Does home mortgage loan refinancing make sense for you? Your home is your biggest investment. Even though you still owe money on your mortgage, you can use the equity you've already built to your advantage. If you're not sure whether to refinance right now, take a look at what you need to know about mortgage loans, making changes to the terms, and more.
What Does Mortgage Loan Refinancing Mean?
As the name implies, you are refinancing (or financing again) your home mortgage loan. This doesn't mean you won't have to pay a loan. Instead, think of this financial process as swapping out one loan for another.
Why Would You Refinance A Mortgage Loan?
You don't have to refinance your mortgage. Some homeowners continue to pay their original mortgage for the duration of the loan's term. But if you're not completely satisfied with the interest rate you pay for your loan, have a variable interest rate that continues to grow, want to change the term (length of time) of your loan, or need to remove one owner from the mortgage (after a divorce or other similar type of partner separation), you may want to explore the refinancing options.
Is Refinancing The Right Choice For You?
Do you currently have a high-interest home loan? If the interest rate is significantly higher than what another lender (or sometimes even your own lender) offers, refinancing may save you money. But this doesn't always mean it's the right or best choice for you.
Even though a new interest rate may save you money on your monthly payments, it's likely that you will add several years onto your term—provided that you aren't refinancing the bulk of a 30-year mortgage into a new 15-year loan. A refinanced mortgage is a new loan and will restart your payment term. This means you will lose term years. But you won't lose the money that you've already paid.

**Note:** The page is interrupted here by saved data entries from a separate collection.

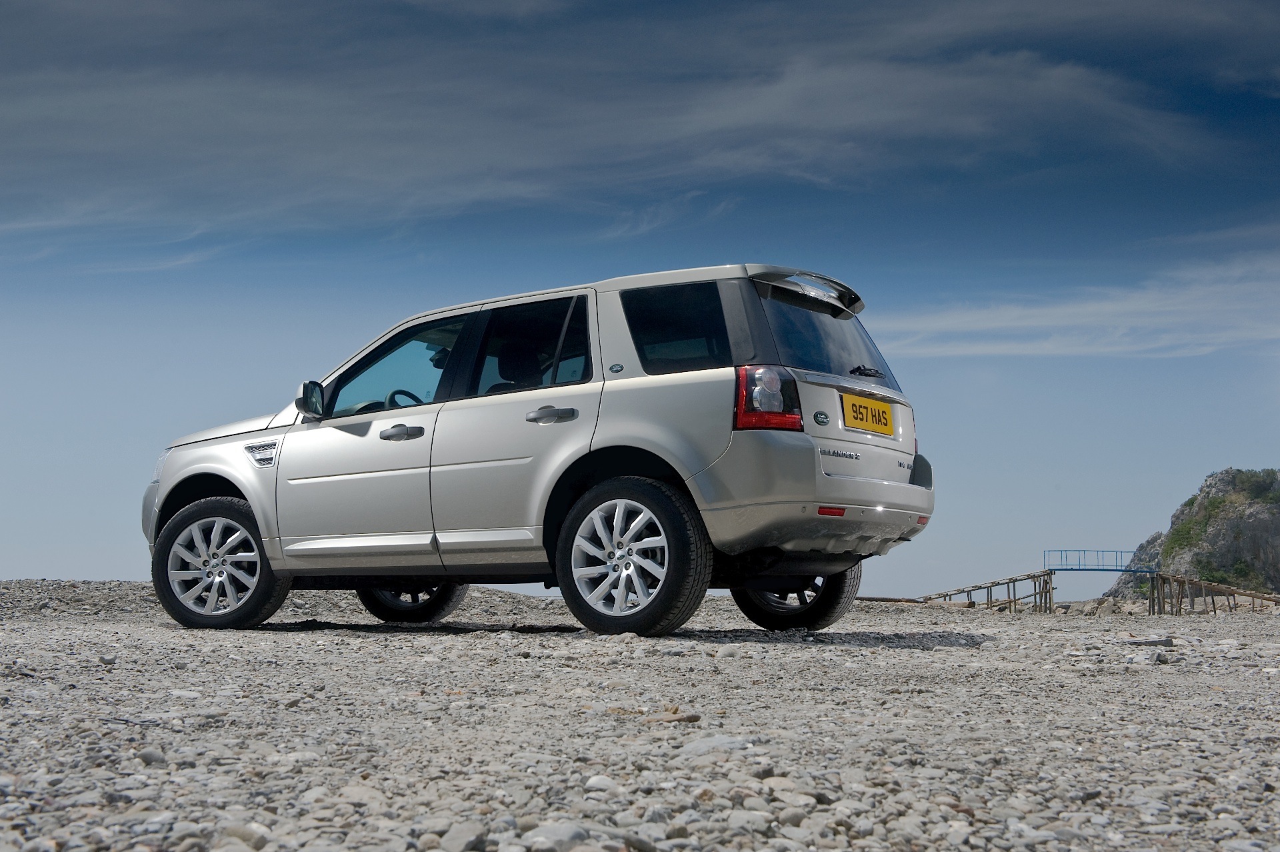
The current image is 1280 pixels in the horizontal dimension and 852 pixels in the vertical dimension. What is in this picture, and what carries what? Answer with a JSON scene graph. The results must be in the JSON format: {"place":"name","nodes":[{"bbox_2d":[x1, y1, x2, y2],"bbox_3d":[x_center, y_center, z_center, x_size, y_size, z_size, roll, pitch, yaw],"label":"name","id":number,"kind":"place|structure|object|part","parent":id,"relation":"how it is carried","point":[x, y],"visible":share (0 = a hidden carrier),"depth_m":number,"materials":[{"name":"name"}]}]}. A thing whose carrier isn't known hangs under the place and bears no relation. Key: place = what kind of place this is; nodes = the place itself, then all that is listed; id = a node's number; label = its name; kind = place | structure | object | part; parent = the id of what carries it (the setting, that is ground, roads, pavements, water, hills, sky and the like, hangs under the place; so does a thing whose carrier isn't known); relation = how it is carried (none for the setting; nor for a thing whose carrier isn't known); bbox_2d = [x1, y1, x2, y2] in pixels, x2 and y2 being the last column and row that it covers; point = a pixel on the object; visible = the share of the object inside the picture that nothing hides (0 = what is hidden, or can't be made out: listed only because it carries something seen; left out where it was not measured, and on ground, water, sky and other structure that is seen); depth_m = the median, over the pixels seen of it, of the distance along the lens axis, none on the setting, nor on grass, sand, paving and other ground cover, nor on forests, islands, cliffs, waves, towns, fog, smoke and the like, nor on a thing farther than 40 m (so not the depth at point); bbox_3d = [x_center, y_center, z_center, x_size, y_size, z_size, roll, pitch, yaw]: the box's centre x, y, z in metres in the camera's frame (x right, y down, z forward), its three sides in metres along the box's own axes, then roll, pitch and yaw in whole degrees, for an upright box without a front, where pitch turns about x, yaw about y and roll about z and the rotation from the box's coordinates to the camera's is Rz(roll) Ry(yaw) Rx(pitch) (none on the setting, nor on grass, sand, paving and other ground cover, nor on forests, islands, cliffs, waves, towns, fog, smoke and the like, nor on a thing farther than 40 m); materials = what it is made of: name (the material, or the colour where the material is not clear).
{"place":"outdoors","nodes":[
{"label":"outdoors","id":0,"kind":"place"},
{"bbox_2d":[0,0,1257,260],"label":"cloud","id":1,"kind":"structure","parent":0,"point":[780,103],"materials":[{"name":"white"}]},
{"bbox_2d":[0,0,1279,598],"label":"sky","id":2,"kind":"structure","parent":0,"point":[43,560],"materials":[{"name":"blue"}]},
{"bbox_2d":[0,580,1279,851],"label":"gravel ground","id":3,"kind":"structure","parent":0,"point":[900,652],"materials":[{"name":"grey gravel"}]},
{"bbox_2d":[136,746,167,765],"bbox_3d":[-0.967,0.658,3.162,0.068,0.041,0.074,-1,-5,13],"label":"rock","id":4,"kind":"object","parent":3,"relation":"on","point":[146,753],"visible":0.8,"depth_m":3.13,"materials":[{"name":"grey stone"}]},
{"bbox_2d":[212,825,269,851],"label":"rock","id":5,"kind":"object","parent":3,"relation":"on","point":[247,841],"visible":0.92,"depth_m":2.25,"materials":[{"name":"grey stone"}]},
{"bbox_2d":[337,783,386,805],"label":"rock","id":6,"kind":"object","parent":3,"relation":"on","point":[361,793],"visible":0.76,"depth_m":2.65,"materials":[{"name":"stone"}]},
{"bbox_2d":[438,820,485,851],"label":"rock","id":7,"kind":"object","parent":3,"relation":"on","point":[454,843],"visible":0.96,"depth_m":2.31,"materials":[{"name":"grey stone"}]},
{"bbox_2d":[141,261,935,640],"bbox_3d":[-0.590,0.163,7.928,3.993,1.583,1.732,-3,-6,33],"label":"car","id":8,"kind":"object","parent":3,"relation":"on","point":[224,471],"visible":0.98,"depth_m":7.04,"materials":[{"name":"metal"}]},
{"label":"headlight","id":9,"kind":"part","parent":8,"relation":"part of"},
{"label":"wheel","id":10,"kind":"part","parent":8,"relation":"part of","materials":[{"name":"rubber"}]},
{"label":"hood","id":11,"kind":"part","parent":8,"relation":"part of","materials":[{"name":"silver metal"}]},
{"label":"mirror","id":12,"kind":"part","parent":8,"relation":"part of","materials":[{"name":"black mirror"}]},
{"label":"front door window","id":13,"kind":"part","parent":8,"relation":"part of","materials":[{"name":"glass"}]},
{"label":"front door handle","id":14,"kind":"part","parent":8,"relation":"part of","materials":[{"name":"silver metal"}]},
{"label":"steering wheel","id":15,"kind":"part","parent":8,"relation":"part of","materials":[{"name":"black"}]},
{"label":"wheel","id":16,"kind":"part","parent":8,"relation":"part of","materials":[{"name":"black rubber"}]},
{"label":"seat headrest","id":17,"kind":"part","parent":8,"relation":"part of","materials":[{"name":"black"}]},
{"label":"door window","id":18,"kind":"part","parent":8,"relation":"part of","materials":[{"name":"black glass"}]},
{"label":"door handle","id":19,"kind":"part","parent":8,"relation":"part of","materials":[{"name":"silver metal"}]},
{"label":"wheel","id":20,"kind":"part","parent":8,"relation":"part of","materials":[{"name":"black rubber"}]},
{"label":"quarter window","id":21,"kind":"part","parent":8,"relation":"part of","materials":[{"name":"black glass"}]},
{"label":"taillight","id":22,"kind":"part","parent":8,"relation":"part of","materials":[{"name":"red plastic"}]},
{"label":"wheel","id":23,"kind":"part","parent":8,"relation":"part of","materials":[{"name":"black rubber"}]},
{"label":"bumper","id":24,"kind":"part","parent":8,"relation":"part of","materials":[{"name":"silver metal"}]},
{"label":"window","id":25,"kind":"part","parent":8,"relation":"part of","materials":[{"name":"black glass"}]},
{"label":"wiper","id":26,"kind":"part","parent":8,"relation":"part of","materials":[{"name":"black metal"}]},
{"bbox_2d":[841,392,893,436],"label":"license plate","id":27,"kind":"object","parent":8,"relation":"attached to","point":[877,411],"visible":0.98,"depth_m":7.60,"materials":[{"name":"yellow plastic"}]},
{"bbox_2d":[519,822,592,851],"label":"rock","id":28,"kind":"object","parent":3,"relation":"on","point":[562,833],"visible":0.91,"depth_m":2.32,"materials":[{"name":"grey stone"}]},
{"bbox_2d":[582,774,618,791],"bbox_3d":[-0.067,0.631,2.802,0.070,0.035,0.072,-1,-5,13],"label":"stone","id":29,"kind":"object","parent":3,"relation":"on","point":[597,781],"visible":0.8,"depth_m":2.78,"materials":[{"name":"white stone"}]},
{"bbox_2d":[643,706,700,723],"bbox_3d":[0.075,0.718,3.950,0.132,0.035,0.127,3,-6,-29],"label":"rock","id":30,"kind":"object","parent":3,"relation":"on","point":[690,719],"visible":0.83,"depth_m":3.92,"materials":[{"name":"stone"}]},
{"bbox_2d":[680,734,754,755],"bbox_3d":[0.167,0.682,3.373,0.165,0.049,0.167,-3,-6,33],"label":"rock","id":31,"kind":"object","parent":3,"relation":"on","point":[722,741],"visible":0.65,"depth_m":3.33,"materials":[{"name":"grey stone"}]},
{"bbox_2d":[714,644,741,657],"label":"rock","id":32,"kind":"object","parent":3,"relation":"on","point":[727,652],"visible":0.92,"depth_m":5.96,"materials":[{"name":"grey stone"}]},
{"bbox_2d":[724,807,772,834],"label":"rock","id":33,"kind":"object","parent":3,"relation":"on","point":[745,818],"visible":0.91,"depth_m":2.38,"materials":[{"name":"stone"}]},
{"bbox_2d":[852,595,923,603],"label":"wooden beam","id":34,"kind":"object","parent":3,"relation":"on","point":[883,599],"visible":0.47,"depth_m":25.58,"materials":[{"name":"brown wood"}]},
{"bbox_2d":[918,569,1056,612],"label":"wooden trestle","id":35,"kind":"object","parent":3,"relation":"on","point":[1008,582],"visible":0.8,"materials":[{"name":"brown wood"}]},
{"bbox_2d":[1044,548,1157,572],"label":"footbridge","id":36,"kind":"object","parent":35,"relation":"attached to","point":[1111,570],"visible":0.89,"materials":[{"name":"blue metal"}]},
{"bbox_2d":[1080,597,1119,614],"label":"rock","id":37,"kind":"object","parent":3,"relation":"on","point":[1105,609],"visible":0.74,"depth_m":36.02,"materials":[{"name":"grey stone"}]},
{"bbox_2d":[1120,636,1175,646],"bbox_3d":[2.629,1.117,8.269,0.270,0.053,0.171,0,-5,6],"label":"rock","id":38,"kind":"object","parent":3,"relation":"on","point":[1153,642],"visible":0.95,"depth_m":8.21,"materials":[{"name":"grey stone"}]},
{"bbox_2d":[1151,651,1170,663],"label":"rock","id":39,"kind":"object","parent":3,"relation":"on","point":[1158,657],"visible":0.96,"depth_m":6.37,"materials":[{"name":"grey stone"}]},
{"bbox_2d":[1150,571,1279,614],"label":"wooden trestle","id":40,"kind":"object","parent":3,"relation":"on","point":[1253,597],"visible":0.92,"depth_m":34.09,"materials":[{"name":"brown wood"}]},
{"bbox_2d":[880,249,1279,360],"label":"cloud","id":41,"kind":"structure","parent":0,"point":[1068,311],"materials":[{"name":"white"}]},
{"bbox_2d":[1101,467,1279,602],"label":"rocky hill","id":42,"kind":"structure","parent":0,"point":[1279,535],"materials":[{"name":"stone"}]},
{"bbox_2d":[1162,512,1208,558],"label":"shrub","id":43,"kind":"object","parent":42,"relation":"on","point":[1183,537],"visible":0.53,"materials":[{"name":"green plant"}]},
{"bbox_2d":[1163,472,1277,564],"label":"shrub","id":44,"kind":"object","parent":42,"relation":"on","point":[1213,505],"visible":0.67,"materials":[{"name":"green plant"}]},
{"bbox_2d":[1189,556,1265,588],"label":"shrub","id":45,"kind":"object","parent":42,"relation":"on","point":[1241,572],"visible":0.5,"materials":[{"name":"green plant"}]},
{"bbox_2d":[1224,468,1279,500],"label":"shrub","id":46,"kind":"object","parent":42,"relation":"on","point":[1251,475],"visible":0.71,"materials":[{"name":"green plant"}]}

A refinanced mortgage will not turn the loan back into the original purchase price of your home. You will still owe the same principle that you are currently paying into. The new loan will take this amount, add on interest (at a new rate), and stretch it out over the new term. If you find a loan at a significantly lower interest rate, you can save time on your overall payment schedule by choosing a shorter term. The lower interest rate and monthly payment may allow you to move from a 30-year mortgage to a 15-year term.
Will You Need To Pay Money To Refinance A Mortgage?
Most mortgages require the borrower to pay closing fees or other administrative fees. Before you choose to refinance your home, weigh the fees you'll pay versus the overall interest rate or term savings. If the lower interest rate/shorter term saves you more than you will spend, refinancing makes sense for you.